William Warwick: Navigational Geoglyphs in Ancient Peru
The enigmatic Palpa lines in Peru are not as famous as the Nazca lines, but these puzzling lines and geoglyphs that can only be properly viewed from the air are equally interesting.
Archaeological examinations reveal the Palpa lines are older than the Nazca lines and were most likely created by the Paracas culture, an Andean society that existed about 800 BCE and 100 BCE, in what today is the Ica Region of Peru.
The Palpa lines are located in between the towns of Sacramento, Pinchango, and Llipata. The purpose of the lines and geoglyphs is unknown. There are as many as 600 geoglyphs of giant size and they represent a series of human and animal zoomorphic figures, including the Familia Real (Royal Family), a group of eight figures on a hillside.
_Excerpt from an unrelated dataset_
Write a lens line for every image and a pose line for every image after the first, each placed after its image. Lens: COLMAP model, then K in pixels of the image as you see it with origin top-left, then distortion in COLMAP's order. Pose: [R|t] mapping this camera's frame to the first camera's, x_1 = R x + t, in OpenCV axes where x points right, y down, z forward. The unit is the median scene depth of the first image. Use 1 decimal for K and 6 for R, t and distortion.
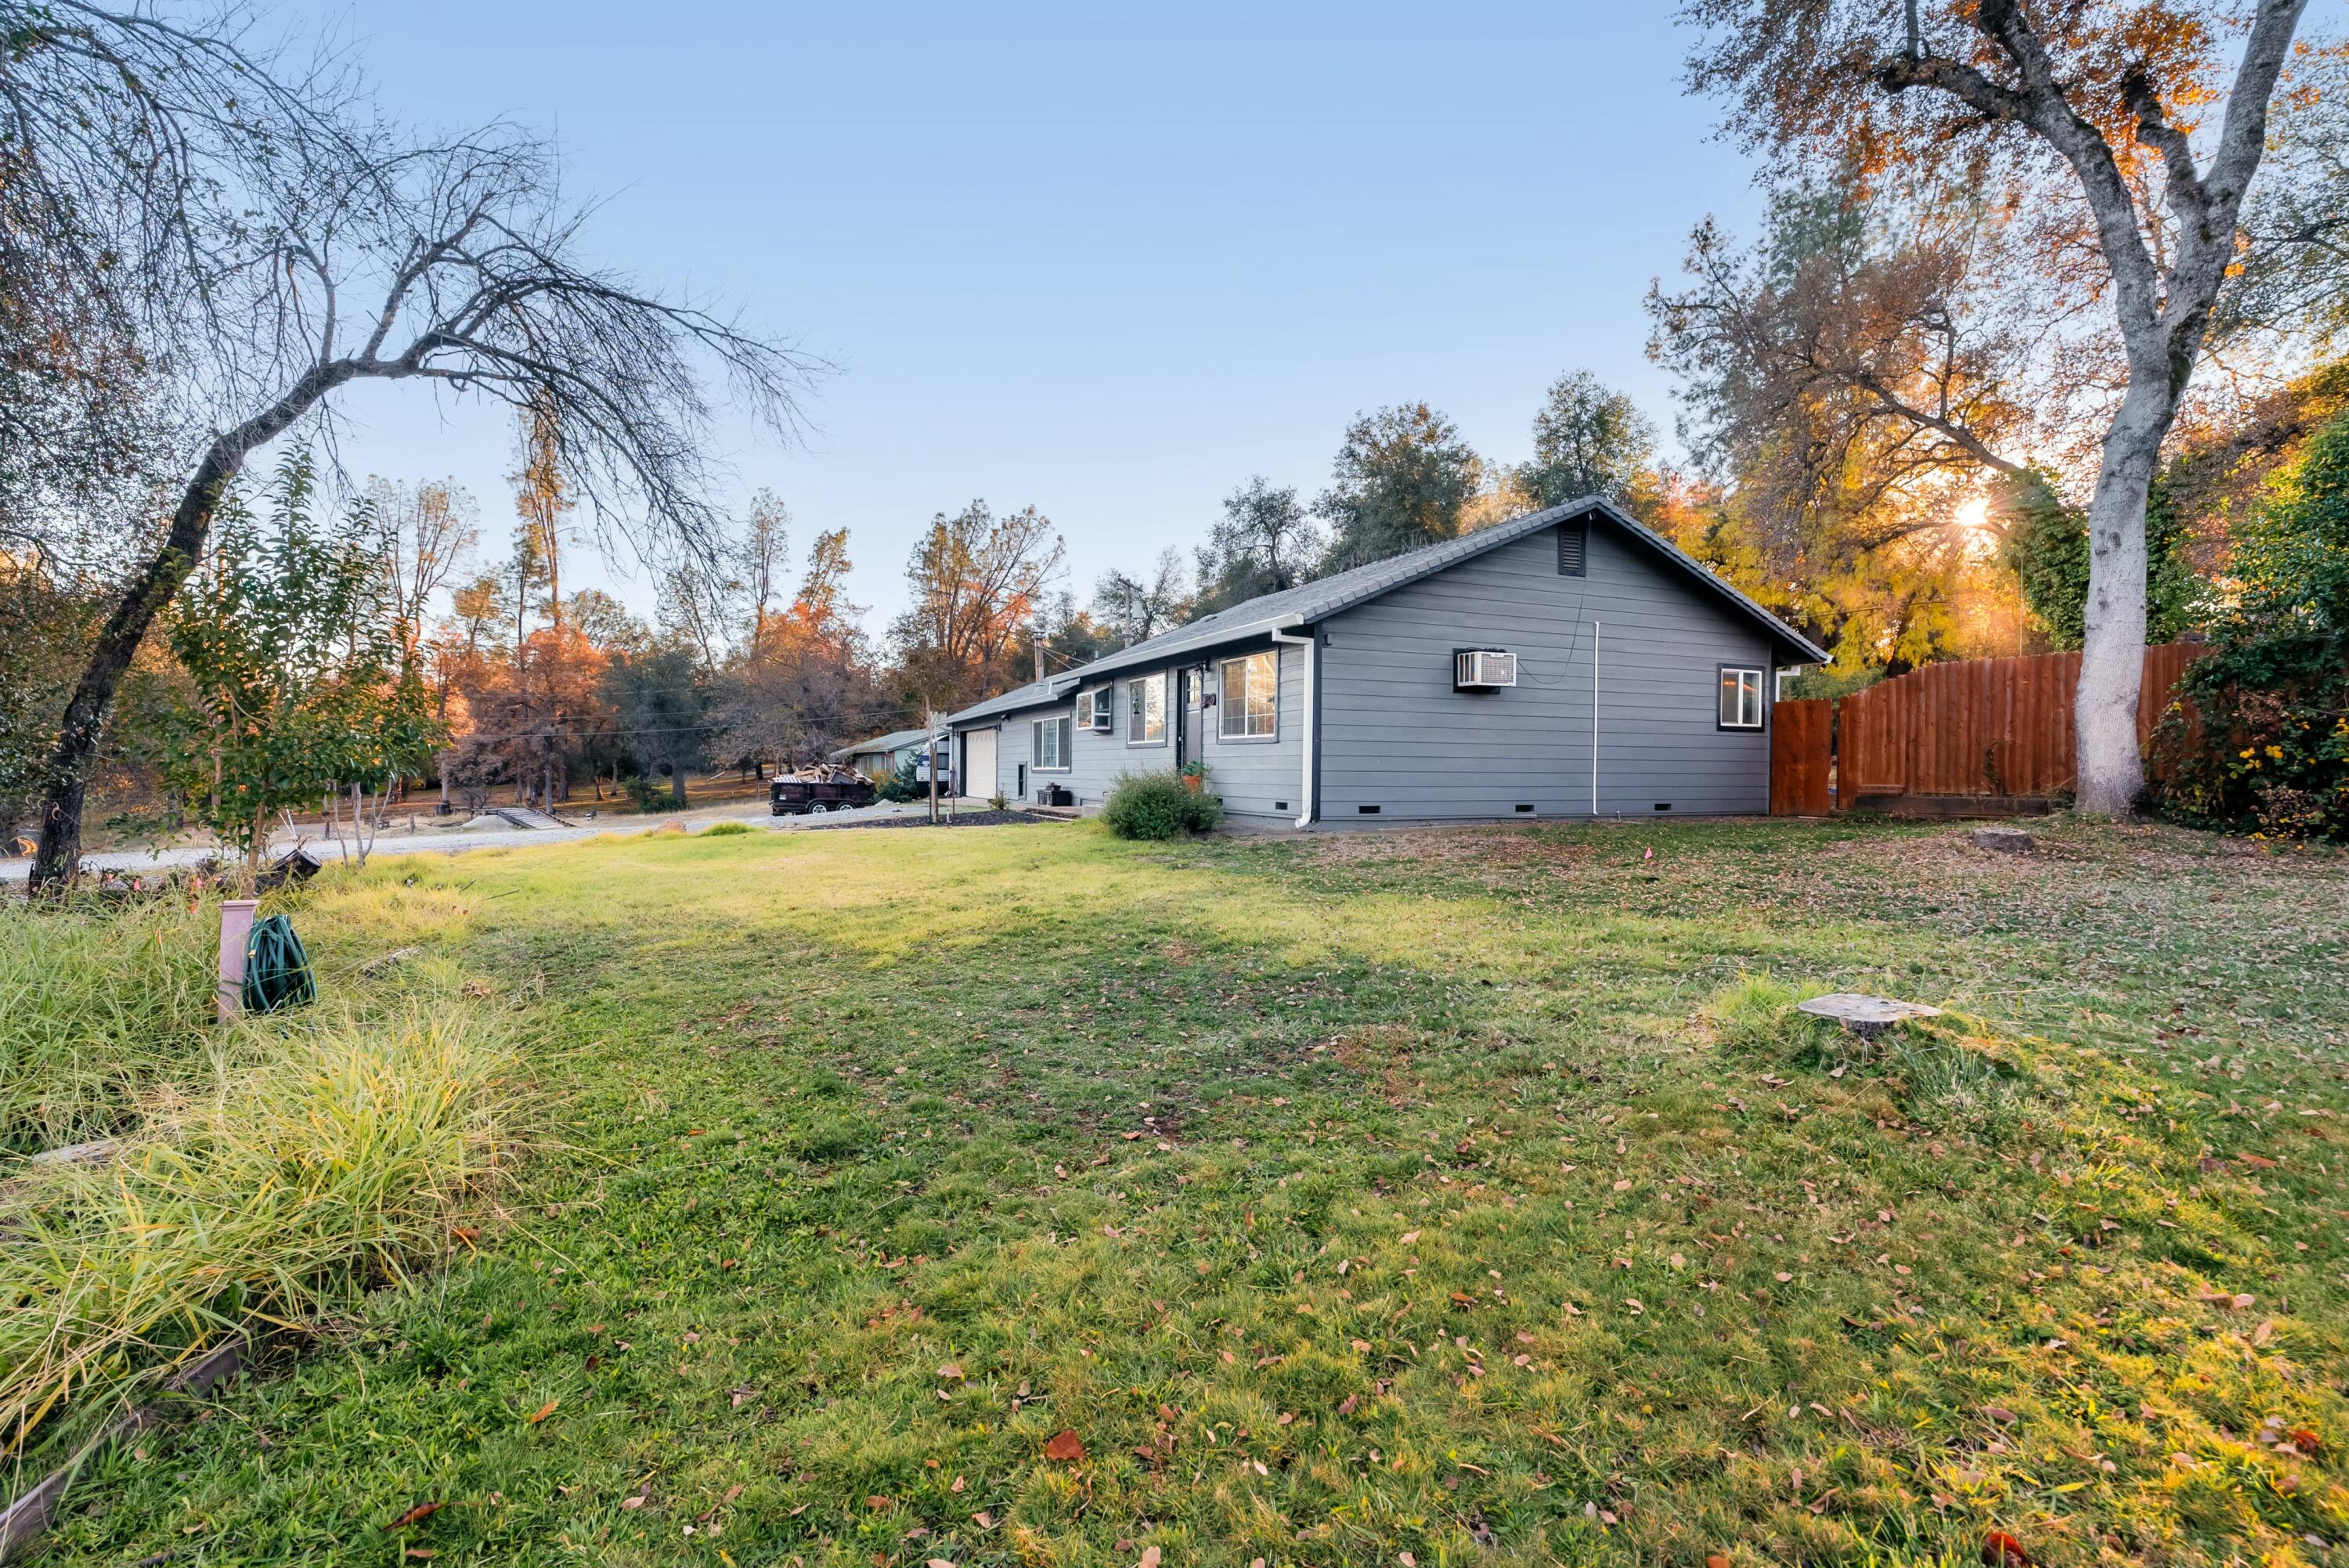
lens RADIAL K [[1056.6, 0, 1171.9], [0, 1056.6, 771.4], [0, 0, 1]] dist [-0.003704, -0.000035]
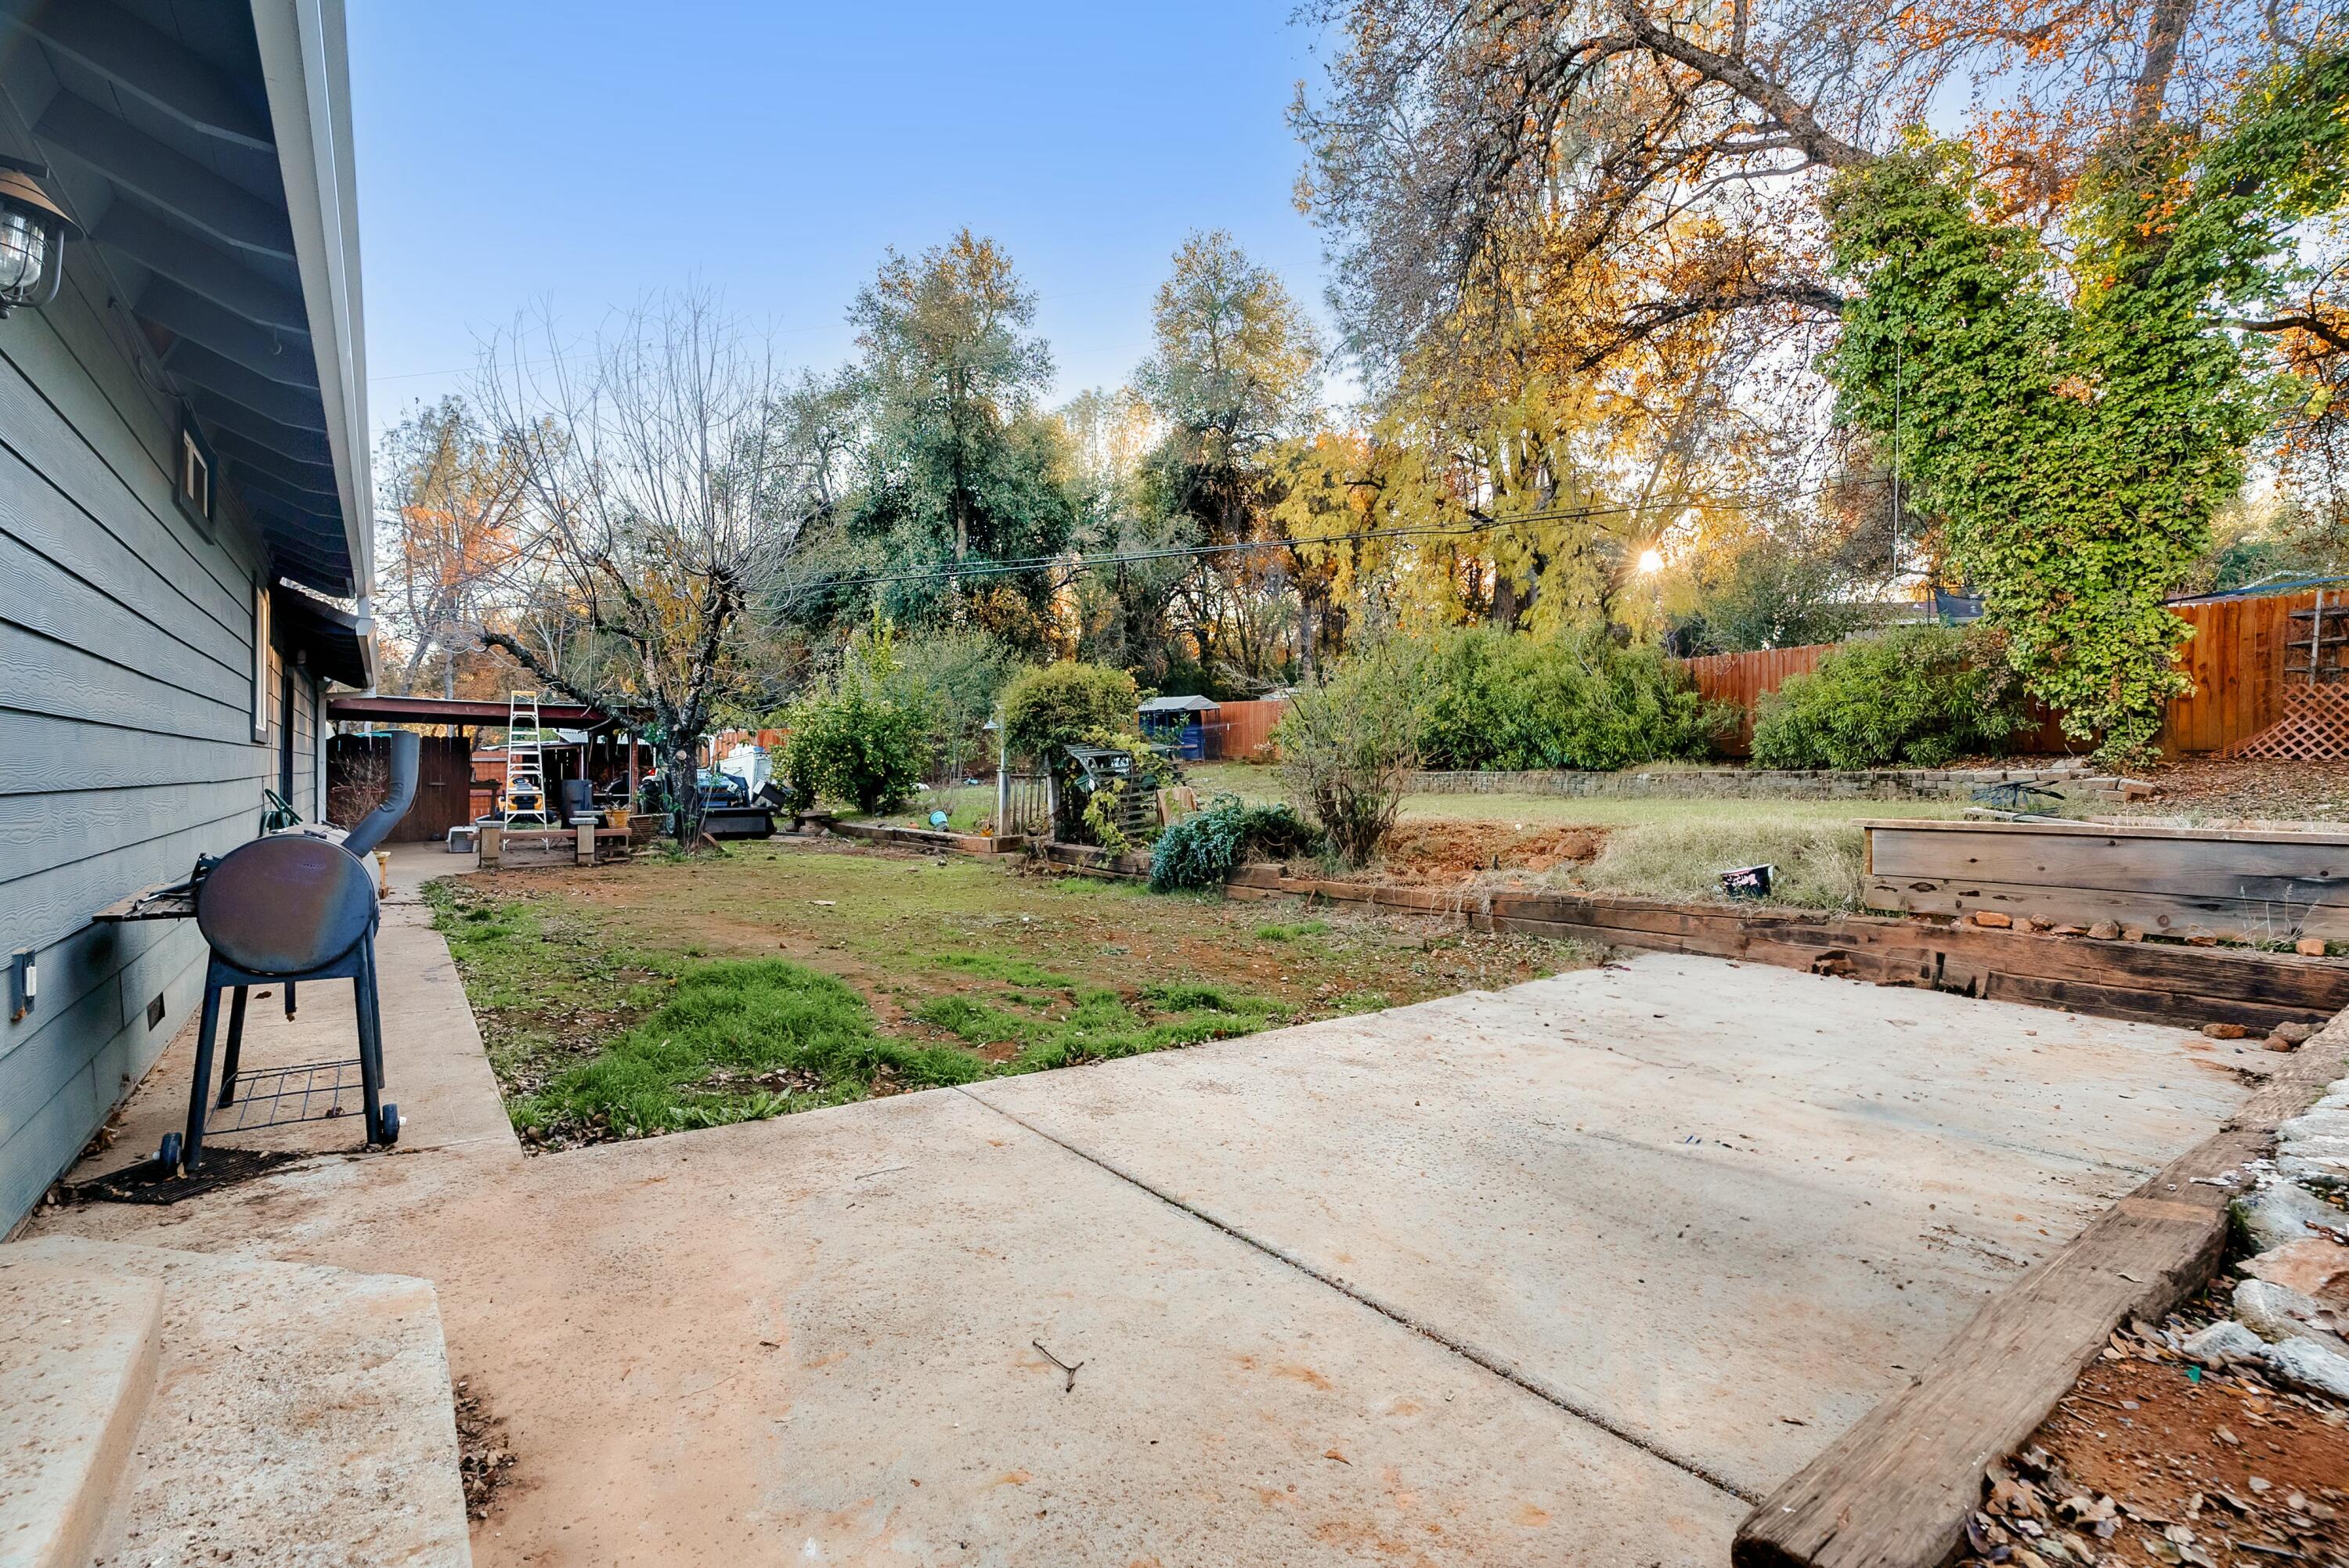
lens RADIAL K [[1056.6, 0, 1171.9], [0, 1056.6, 771.4], [0, 0, 1]] dist [-0.003704, -0.000035]
pose [[0.974391, 0.001872, 0.224852, 0.218950], [-0.001532, 0.999997, -0.001687, -0.011766], [-0.224854, 0.001299, 0.974392, 0.339791]]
The purpose of the Palpa lines and geoglyphs is unknown and just like the Nazca lines, these ancient carvings are regarded as one of archaeology’s greatest enigmas because of their quantity, nature, size and continuity. Scientists suggest the geoglyphs had ritual astronomical functions.
These giant geoglyphs and lines must have been of great importance to our ancestors and they were undoubtedly not easy to create. Many consider the figures to be extraordinary example of the traditional and millenary magical-religious world of the ancient Pre-Hispanic societies which flourished in Peru.